Alicia remembers Caleb’s joy while watching the Denver Broncos defeat the Carolina Panthers in Super Bowl 50, while inside his hospital room. Born in Denver, Caleb was a devoted Broncos fan. The room was full of family and nurses that evening, and Alicia laughed while recalling how Caleb was so excited watching his team secure its championship that night that he went into cardiac arrest. Once nurses stabilized him, everyone came back to the room to finish the game.

That hospital room is also where Caleb sang his last worship songs with his family. Caleb loved to serenade his nurses with his guitar. He even taught Shantel how to play.

Through the Make-A-Wish foundation in the Rio Grande Valley, Caleb received two guitars and drums, which are now being used by the worship team of the Spanish Assembly of God in Palmview, where Shantel sings.

“ Caleb taught us to be strong, he taught the whole family how to trust God in the good times and in the bad times,” Alicia said. “He taught us to never doubt or question God.”

The entire Garza family is registered as organ donors.

Around 2,000 children are on the national transplant waiting list, with one-fourth of them under 5 years old, according to the Texas Organ Sharing Alliance.

Shantel was born five years after Caleb, and when Alicia found out that her 2-month-old newborn was diagnosed with liver cirrhosis, a chronic disease that leads to failure of the organ, she said that “it felt like the whole world collapsed on me.”

Shantel was put on the pediatric liver transplant list, and doctors told Alicia that it could take about two years for their turn to be matched — but according to doctors, Shantel could only wait months.

“ What could we do? They said it could take two years, but that wait would put her on a higher risk of dying, of just waiting on that list,” Alicia said.

Shantel’s older sister, Amanda, volunteered to donate part of her liver to her sister, but a few days before they were planning to head to the hospital, they received word that Shantel was a match to a pediatric donor. Some donations can be made between adults and children, but a transplant with a pediatric donor for children in need of new organs makes for higher survival rates.

Alicia remembers being relieved that her daughter would receive a liver transplant, but her feelings were bittersweet.

“ It was so many emotions mixed at the same time because how could we be happy knowing that someone was losing their loved one?” Alica said. “I feel for the family that lost their loved one, but we are happy that they made the right decision because my daughter’s life was saved.”

The Garza family stays in touch with Shantel’s donor family, exchanging Christmas cards and letters often. Shantel wrote a song for the family and hopes to sing it to them one day.

One thing Shantel remembers about Caleb, besides his lighthearted and silly spirit, is how caring he was. He told her to “not get more sick, or else I would get in trouble by him.”

Though, Caleb knew more than anyone how little control one has under health complications.

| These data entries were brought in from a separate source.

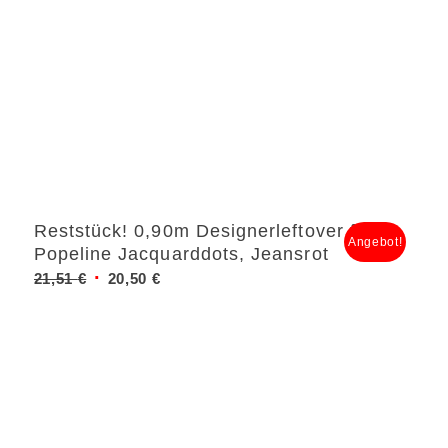
Reststück! 0,90m Designerleftover feine
Angebot!
Popeline Jacquarddots, Jeansrot
Ursprünglicher
Aktueller
21,51
€
20,50
€
Preis
Preis
war:
ist:
21,51 €
20,50 €.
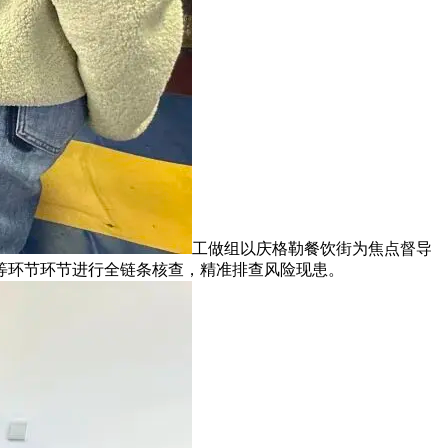
工做组以庆格勒餐饮街为焦点督导
等环节环节进行全链条核查，精准排查风险现患。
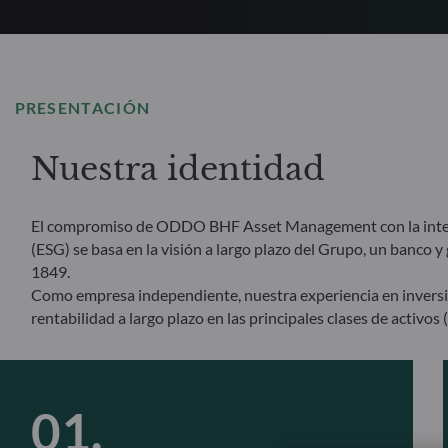
PRESENTACIÓN
Nuestra identidad
El compromiso de ODDO BHF Asset Management con la integra
(ESG) se basa en la visión a largo plazo del Grupo, un banco 
1849.
Como empresa independiente, nuestra experiencia en inversión
rentabilidad a largo plazo en las principales clases de activos (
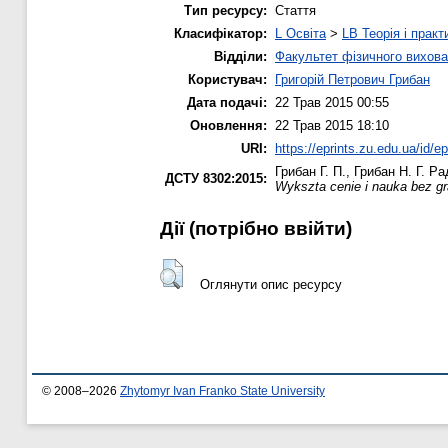
Тип ресурсу:
Стаття
Класифікатор:
L Освіта
>
LB Теорія і практ
Відділи:
Факультет фізичного вихова
Користувач:
Григорій Петрович Грибан
Дата подачі:
22 Трав 2015 00:55
Оновлення:
22 Трав 2015 18:10
URI:
https://eprints.zu.edu.ua/id/e
Грибан Г. П.
,
Грибан Н. Г.
Рад
ДСТУ 8302:2015:
Wykszta cenie i nauka bez gr
Дії ​​(потрібно ввійти)
Оглянути опис ресурсу
© 2008–2026
Zhytomyr Ivan Franko State University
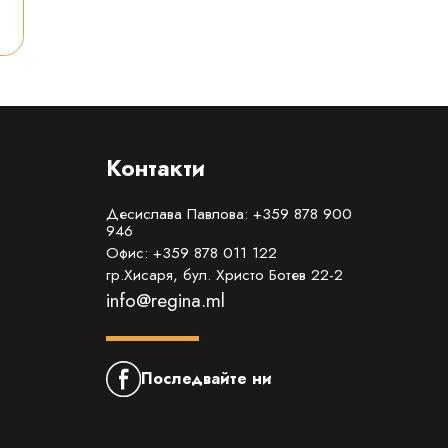
Контакти
Десислава Павлова: +359 878 900
946
Офис: +359 878 011 122
гр.Хисаря, бул. Христо Ботев 22-2
info@regina.ml
Последвайте ни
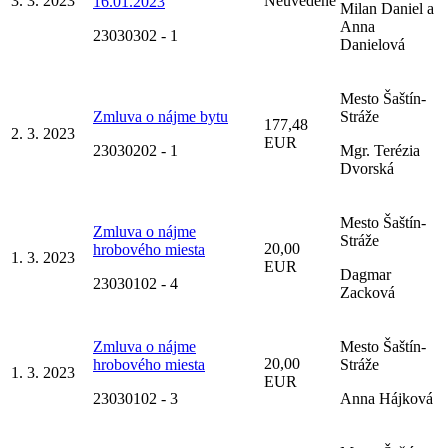
3. 3. 2023
Neuvedené
16.01.2023
Milan Daniel a
Anna
23030302 - 1
Danielová
Mesto Šaštín-
Zmluva o nájme bytu
Stráže
177,48
2. 3. 2023
EUR
23030202 - 1
Mgr. Terézia
Dvorská
Mesto Šaštín-
Zmluva o nájme
Stráže
20,00
hrobového miesta
1. 3. 2023
EUR
Dagmar
23030102 - 4
Zacková
Zmluva o nájme
Mesto Šaštín-
20,00
hrobového miesta
Stráže
1. 3. 2023
EUR
23030102 - 3
Anna Hájková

Before being admitted to the Houston hospital, Caleb did not have a chance to get baptized, but really wanted to. So, in his hospital room, a local chaplain brought a special bowl from their church to baptize Caleb. It was the first time the bowl was used.

Shantel encourages others to register to be organ donors.

“ It’s hard knowing that you are losing someone you love,” she said. “But in your heart, know that you’re saving someone else’s life.”